# Recommendations for Fresh Water Plant Test Kits



## psidriven (Feb 21, 2004)

Was just about to purchase the Red Sea FW Lab set but saw all the comments on the Worst Product Purchased Thread. What test kit have people used and are happy with? Perferably with reasons or features that set the test kits apart. This would be for a freshwater planted tank, so CO2, FE, etc....

My original reason for going with the Red Sea was the completeness of the types of tests, rather than having to purchase individuals. Plus the price of $30 online looked good.

Thanks in advance


----------



## Justin Fournier (Jan 27, 2004)

I exclusively use the Redsea NO3, PO4 and have the complete lab for FW. I like the GH as well. It's far better then any product I have seen in the same price range. I work at Big Al's too :lol: 

I suspect the people have trouble using them are doing something wrong.  

If anyone has the RedSea test kits and don't like them, I would gladly take them off your hands 8)


----------



## Daemonfly (Mar 21, 2004)

I bought the Red Sea FW kit from Big Al's but find the readings are way off . I'm guessing that it may be due to the kit comming in with most of the reagents frozen :? (what I get for buying stuff in the middle of winter...) I've since found the ysell it locally at PetCo >_<

I did buy the seperate Nitrate kit & it does work quite well.


----------



## gpodio (Feb 4, 2004)

I've been using my AP master test kit for a couple years now and find it adequate for our needs.

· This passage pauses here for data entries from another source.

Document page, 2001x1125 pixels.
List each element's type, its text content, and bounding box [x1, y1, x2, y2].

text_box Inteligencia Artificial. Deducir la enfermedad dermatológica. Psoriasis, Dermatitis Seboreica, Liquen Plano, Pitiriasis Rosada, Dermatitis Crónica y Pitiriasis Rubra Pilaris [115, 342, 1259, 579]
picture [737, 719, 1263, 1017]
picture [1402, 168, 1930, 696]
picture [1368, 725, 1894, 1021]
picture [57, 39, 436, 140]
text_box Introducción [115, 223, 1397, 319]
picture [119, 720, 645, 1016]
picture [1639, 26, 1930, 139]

I also use AP nitrate test kit and like it. I use Seachem test kit for PO4 and FE, both can be a little tricky to read if you're looking for high precision, but you can get good enough results for our needs.

Giancarlo Podio


----------



## Bert H (Mar 2, 2004)

I have used both Red Sea and AP NO3 kits. I find the Red Sea easier to read, but tends to read a little high at lower levels with some test solutions I made up.

For PO4 I have used Red Sea and Nutrafin. Here, the Red Sea is by far the better one.

Red Sea kits you read while looking down through the tube. I find this to be easier because it isn't affected by light intensity the way the other kits are, to my eyes at least. With the AP NO3, for example, the brighter the ambient lighting the lower the apparent intensity of the coloration, therefore the lower the reading.


----------



## Corigan (Mar 15, 2004)

Bert H said:


> Red Sea kits you read while looking down through the tube. I find this to be easier because it isn't affected by light intensity the way the other kits are, to my eyes at least. With the AP NO3, for example, the brighter the ambient lighting the lower the apparent intensity of the coloration, therefore the lower the reading.


I 2nd this. I have problems sometimes varying the colors. I wear glasses and feel the colors get construed going through my lenses. So much so I'm always calling my SO over and saying.. "So what do you think it is? ". Of course I'm usually correct with my assumptions but you never know. This is with all the AP/nutrafin kits I use. For Po4 and No3 I use Red Sea and find it extremely easy to get a decent accurate reading off of them, for the exact same reasons Bert has stated above, that it's easier for me to read them looking down the tube.

Matt


----------



## psidriven (Feb 21, 2004)

Thanks to all that posted. Sounds like the Red Sea is not too bad for the price and fit my needs for just general testing.


----------